▶ **Excerpt to read**
THE PEOPLE OF THE STATE OF NEW YORK,

against

Jane T., Defendant.



06-0965



JANET DIFIORE

District Attorney of Westchester County

BY: Courtney L. Johnson, ADA

475 North Avenue

New Rochelle, NY 10801

ARNOLD P. KEITH, JR., ESQ.

Hornskin, Palumbo & Keith

350 Broadway, Suite 1201

New York, NY 10013

Attorney for Defendant

John P. Colangelo, J.

Defendant Jane T. [FN1] is charged on a Superceding Misdemeanor Information (the "Information" or the "Accusatory") with three counts of the A Misdemeanor of Endangering the Welfare of a Child (Penal Law  260.10(1)) and two counts of the Violation of Harassment in the Second Degree (Penal Law  240.26(1) . The allegations in the Accusatory center around two incidents in the Spring and Winter of 2006 involving Defendant's then seven-year old son TT and four year old daughter IT, respectively. With respect to her son TT, the Accusatory states

that in May, 2006, Defendant, grabbed TT by the arm and then "punched [him] with a fist knocking him to the ground causing TT to sustain bleeding and bruising to the inside of his mouth, a scratch to his right wrist and to urinate on himself." As far as Defendant's daughter IT is concerned, the Information charges that on an unspecified day in February, 2006 in the presence of TT, "the defendant intentionally did strike her 4 year old daughter . . . in the head while said child was in bathtub causing her head to hit the wall and further causing said child to cry and bleed." [*2]

Along with the Information, the People filed a Supporting Deposition signed by TT and witnessed by Detective Gregory Herring of the New Rochelle Police Department (the "Supporting Deposition"). With the Supporting Deposition, the People filed an Affirmation of Assistant District Attorney Christine Hatfield, also dated June 14, 2006, stating that she had "met with and conducted an examination" of TT and concluded that he "clearly understands the nature and quality of an oath and has the capacity to verify the accusatory as required by law."

▶ **Exercise set**
**A.** According to the court decision excerpt, who witnessed the Supporting Deposition signed by TT?
**B.** Reproduce the part of the court decision excerpt that opens with the words containing "New Rochelle, NY" and closes with "P. Colangelo, J.".
**C.** Continue the court decision excerpt from the point where it stops.

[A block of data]
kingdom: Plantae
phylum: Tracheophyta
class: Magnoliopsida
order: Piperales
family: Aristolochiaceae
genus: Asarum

▶ **The replies**
**A.** Detective Gregory Herring of the New Rochelle Police Department.

**B.**
New Rochelle, NY 10801

ARNOLD P. KEITH, JR., ESQ.

Hornskin, Palumbo & Keith

350 Broadway, Suite 1201

New York, NY 10013

Attorney for Defendant

John P. Colangelo, J.

**C.**
When Defendant was arraigned on the Information on June 16, 2006, Defendant questioned the sufficiency of the verification of the Supporting Deposition because it was signed by a seven year old, TT. In response, on the next court date the People provided Defendant's counsel and the Court with a written transcript of a videotaped voir dire of TT conducted by ADA Hatfield in which TT was asked, among other things, about the importance of telling the truth, and which contained TT's promise to do so. At the end of the transcript, ADA Hatfield concluded that TT "is ready to testify and is swearable" and further represented that "[h]e previously was voir dired on June 14, 2006 [the date the Supporting Deposition was signed], we did the same thing and he read the accusatory and was swearable at that time."

Shortly after Defendant's counsel received the transcript, he reiterated his contention that the Accusatory was defective and should be dismissed. Counsel for Defendant also indicated that he intended to raise the issue of whether Defendant's conduct as set forth in the Accusatory, even if true, amounted to the crime of Endangering the Welfare of a Child. Counsel argued that Defendant's alleged conduct did not cause sufficient physical injury to fall within the statutory prohibition, and in any event represented permissible disciplinary treatment of children by a parent. A motion schedule was then set by the Court, and Defendant interposed a motion to dismiss "the accusatory instrument as defective and/or legally insufficient pursuant to C.P.L. 60.20(2), 170.30, 170.35, 10.15 and 100.40." Defendant also moved on grounds resembling an Omnibus Motion for certain discovery and for pretrial hearings. The People opposed Defendant's motion. After reviewing all motion papers, the Court decides as follows.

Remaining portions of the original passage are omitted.